Каждый должен выбрать себя сам, и ни школа, ни учитель, ни коллектив не имеют права заменять собою этот выбор. Но вот создать ситуации выбора, как можно более разнообразные, мы обязаны.
Беда в том, что учитель, который должен сегодня растить свободных, независимых людей, сам закрепощен еще больше, чем его ученики. И ему еще труднее избавиться от этого духовного крепостничества, обрести, определить себя – естественного, живого, нефальшивого.
Меня часто спрашивают: откуда вы набрали таких учителей? Да ниоткуда, они сами «сделались». Если нормальному, незатурканному учителю дать возможность свободно и творчески действовать, забыв о спущенной сверху программе, которую он обязан вдолбить в своих учеников, о соотношении двоек с пятерками, которые ему предстоит выставить в конце четверти, – такой учитель способен на чудеса.
Символ новой школы – педагог, осознающий свою недостаточность, который отошел от сознания собственной «правоверности». Ведь 90 процентов педагогов в любой ситуации уверены: со мной-то все в порядке, а не в порядке с детьми, с родителями, начальством.
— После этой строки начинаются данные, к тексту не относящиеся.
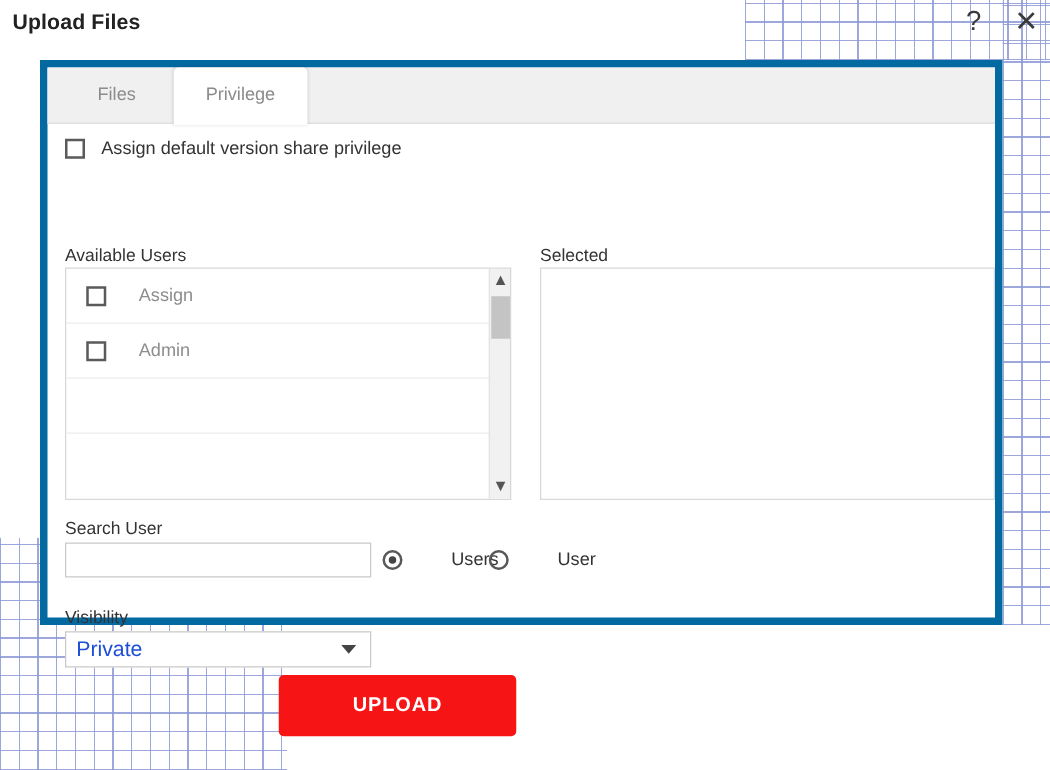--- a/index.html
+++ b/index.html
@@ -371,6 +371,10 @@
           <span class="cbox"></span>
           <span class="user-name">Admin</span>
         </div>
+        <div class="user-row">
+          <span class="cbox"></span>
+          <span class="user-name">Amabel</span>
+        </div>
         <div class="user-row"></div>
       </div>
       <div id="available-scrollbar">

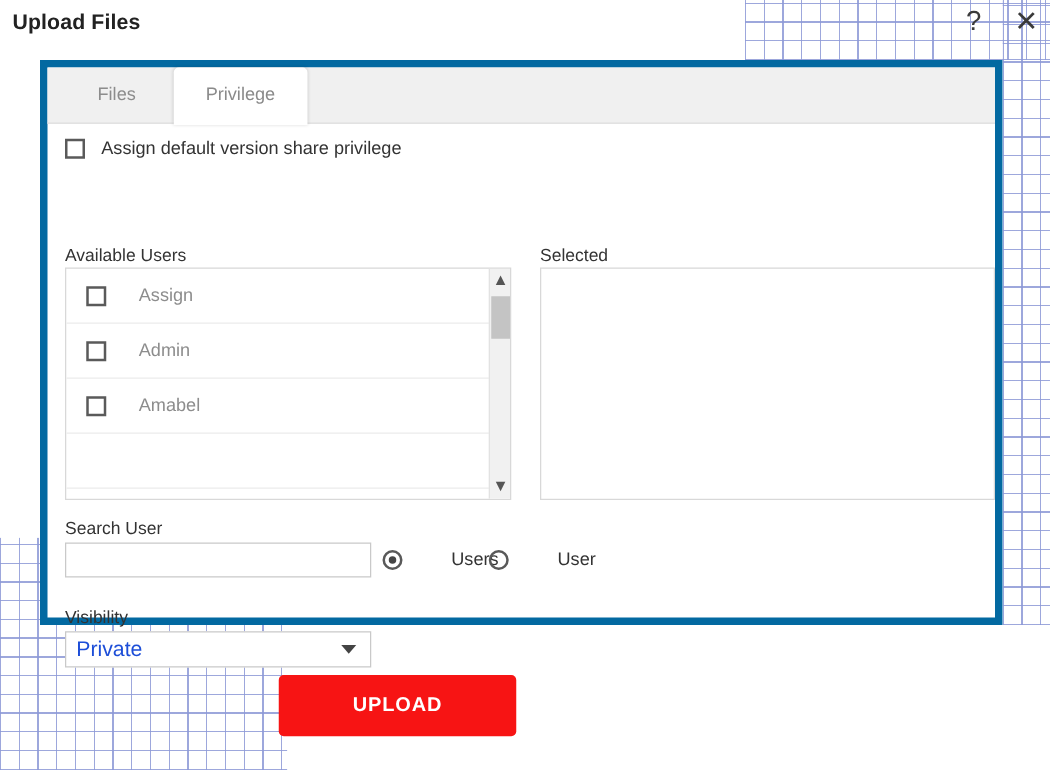--- a/index.html
+++ b/index.html
@@ -298,8 +298,8 @@
     padding: 0 8px;
   }
   #visibility-value {
-    font-size: 17px;
-    color: #1d4ed8;
+    font-size: 14px;
+    color: #ec4899;
     flex: 1;
   }
   #visibility-caret {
Именно неудовлетворенность дает толчок к развитию.
И может, куда важнее, чтоб ребята видели в педагоге не готовый «образец для подражания», а сердцем воспринимали его неудовлетворенность собой, тревогу, муки несовершенства.
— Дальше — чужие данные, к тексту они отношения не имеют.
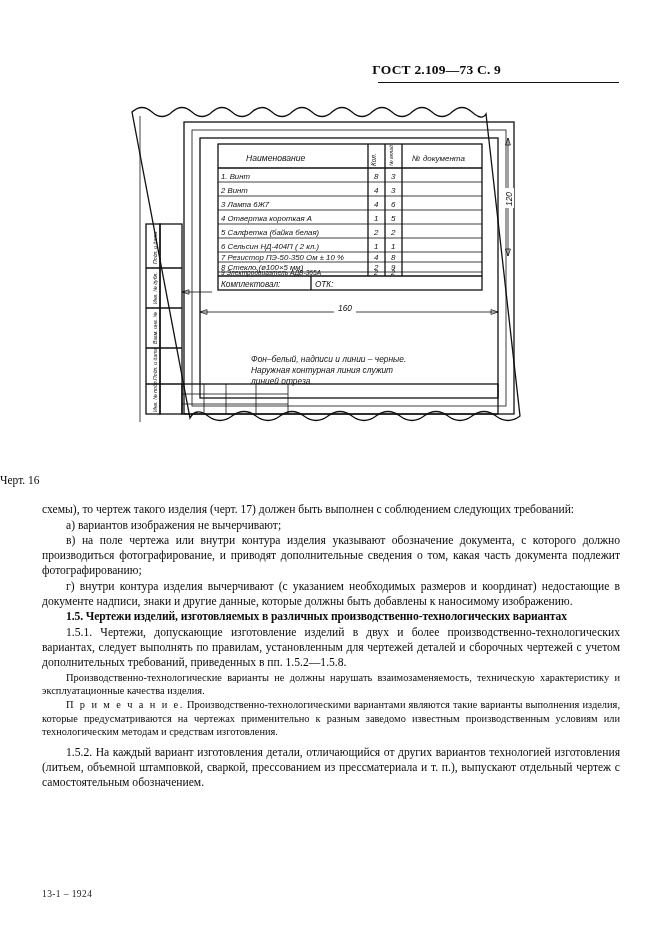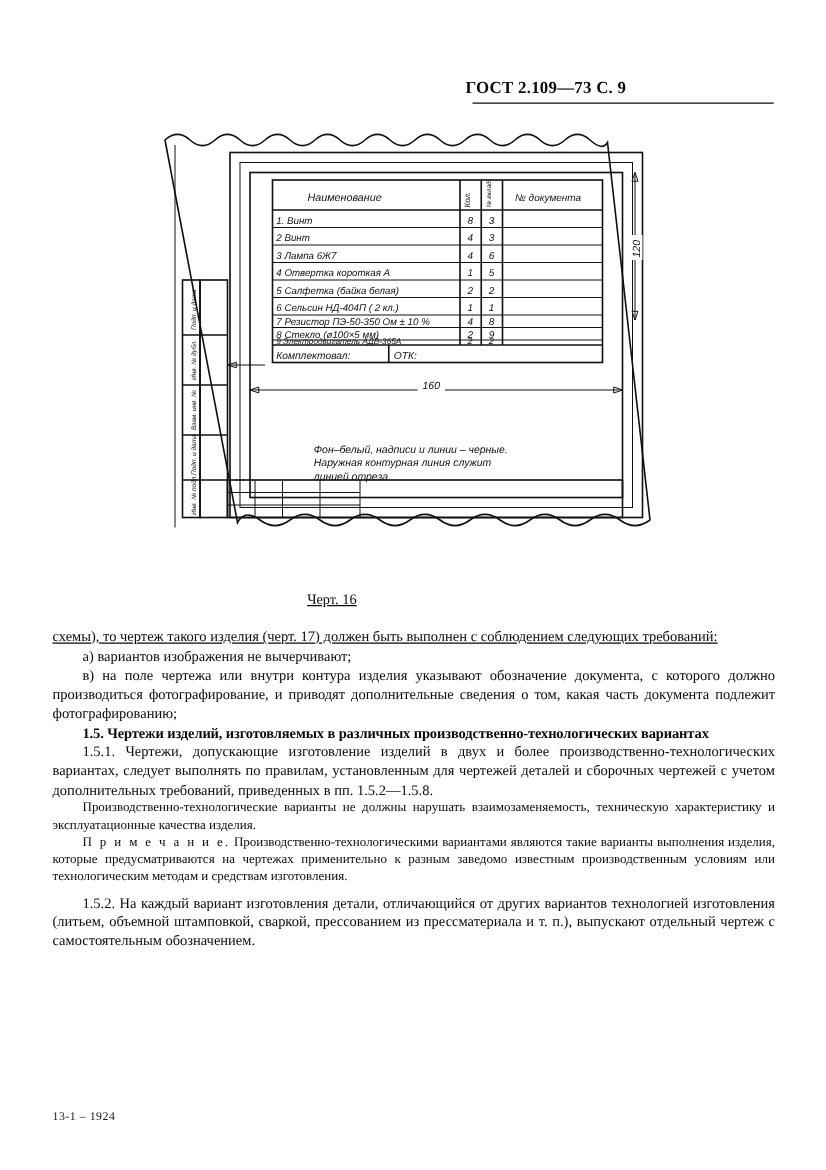--- a/index.html
+++ b/index.html
@@ -53,9 +53,8 @@
     top: 474px;
     left: 0;
     width: 531px;
-    text-align: center;
+    text-align: left;
     font-size: 11.5px;
-    text-decoration: underline;
   }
Как появилось такое понятие: школа самоопределения? Действительно, ведь слово не из детского лексикона. «Самоопределение –
Иногда спрашивают, какой концепции самоопределения я придерживаюсь (их в психологии около тридцати). Я отвечаю: «Никакой». Потому что ни одна из теорий не создала школу. Педагогический бульон, который я пытаюсь приготовить, не теориями создается. Здесь все конкретно: дети, отношения с ними, дела, право на выбор учителей, предметов, темпа продвижения, результатов, критериев…
В ситуациях выбора и ответственности
Недавно один коллега мне признался: а я понял, есть школы технологические, а твоя – атмосферная… Ну и что это такое – атмосфера? – спросил я его… Во всяком случае, я на этот вопрос ответа не знаю.
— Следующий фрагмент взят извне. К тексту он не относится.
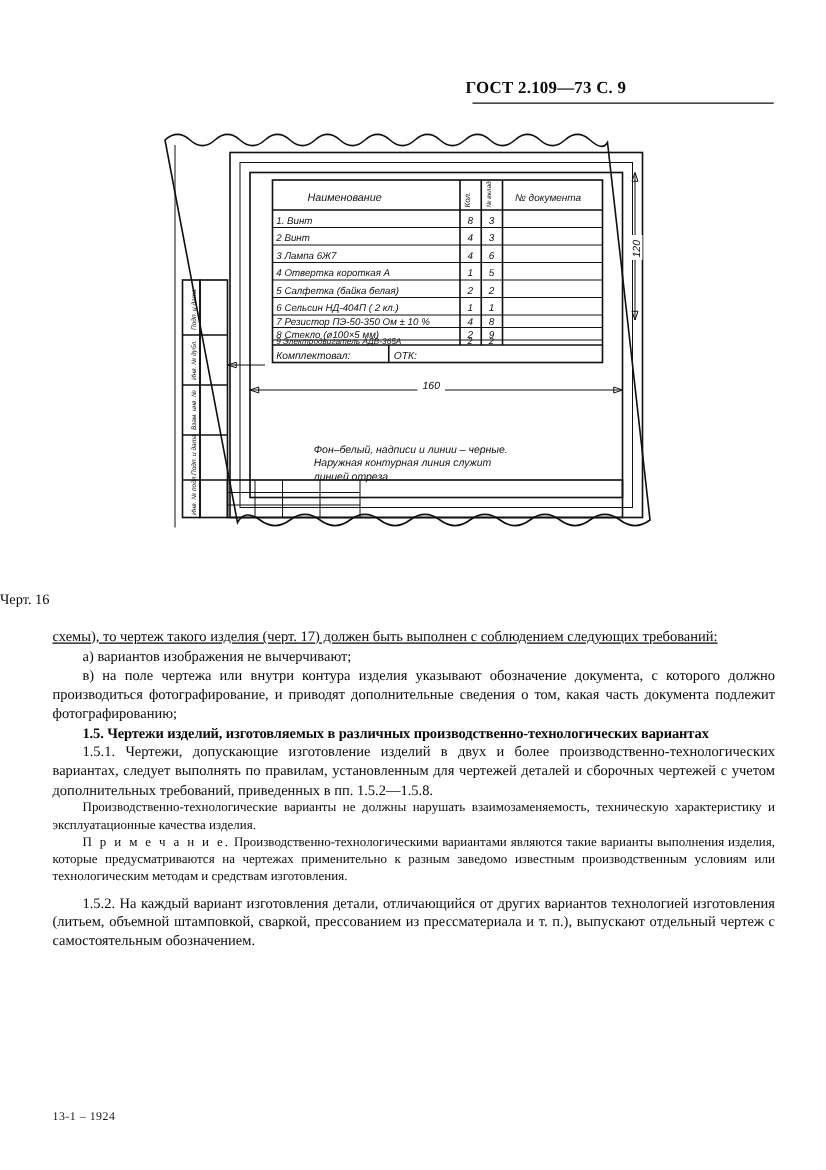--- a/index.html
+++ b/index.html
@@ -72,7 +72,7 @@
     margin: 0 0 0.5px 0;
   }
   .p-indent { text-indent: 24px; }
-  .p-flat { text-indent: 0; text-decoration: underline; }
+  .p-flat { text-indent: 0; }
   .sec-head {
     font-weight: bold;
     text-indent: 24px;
И не могу я сказать, каким знаниям должна научить школа. В сознании каждого из нас, взрослых, какой-то образ этого минимального набора знаний присутствует, только у всех он – разный.
Меня всегда лукаво пытают: а грамотно писать школьники должны? А владеть счетом? На что я отвечаю: даже самые отстающие, именуемые двоечниками, в живой жизни считают порой лучше нас с вами и получше отличников. Да и вообще математика – не для умения считать.
Что касается родного языка… Да, взрослый человек должен уметь писать. Но кто сказал, что он обязан научиться писать в семилетнем возрасте? Кто определил, какие правила он должен знать и уметь ими пользоваться в семь или десять лет?
И потому первоклашки у нас не пишут. Тексты – сочиняют! За них записывает учитель. До тех пор, пока ребенок сам не попросит его научить писать. Есть у нас такой парнишка, Леша Давыдов, чего-то он на уроке придумал (про верблюда, кажется), учитель записал его гениальную фразу на очередном длинном полотнище, типа обоев, и обратился к классу: ребята, послушайте, как здорово придумал Леша…
На следующий день тот подбежал к учителю и возбужденно спросил: где вы записали то, что я вчера сказал? Учитель показал, Леша стал вглядываться в буквы и срисовывать их в свою тетрадь; видно, ему было плохо, фраза была написана высоко, так он стул подставил, каждую буковку запоминал, бегал к тетрадке, снова взбирался на стул… Вот с этого момента его можно учить писать. И наши филологи утверждают: ребенок должен сформировать свой стиль устной и письменной речи, а грамотность должна этот стиль обслуживать!
А наши девятиклассники в начале сентября писали первое в учебном году сочинение. Вместо неизбежного «Как я провел лето» на доске – список из пятнадцати тем, которые придумали сами ученики: «Монолог дождевой капли», «Кошмары моего лета», «Послевкусие…». Хочешь – выбирай из списка, хочешь – придумай свою. Если сочинение пишешь про то, что ты сам подумал и почувствовал, тогда ты овладеваешь словом.
Мы учим ребят ситуациями выбора и ответственности. Когда не каждый урок тебя отмечают, а говорят: вот, выбирай на месяц сколько хочешь домашних заданий, но через месяц ты должен написать контрольную работу. И т. д.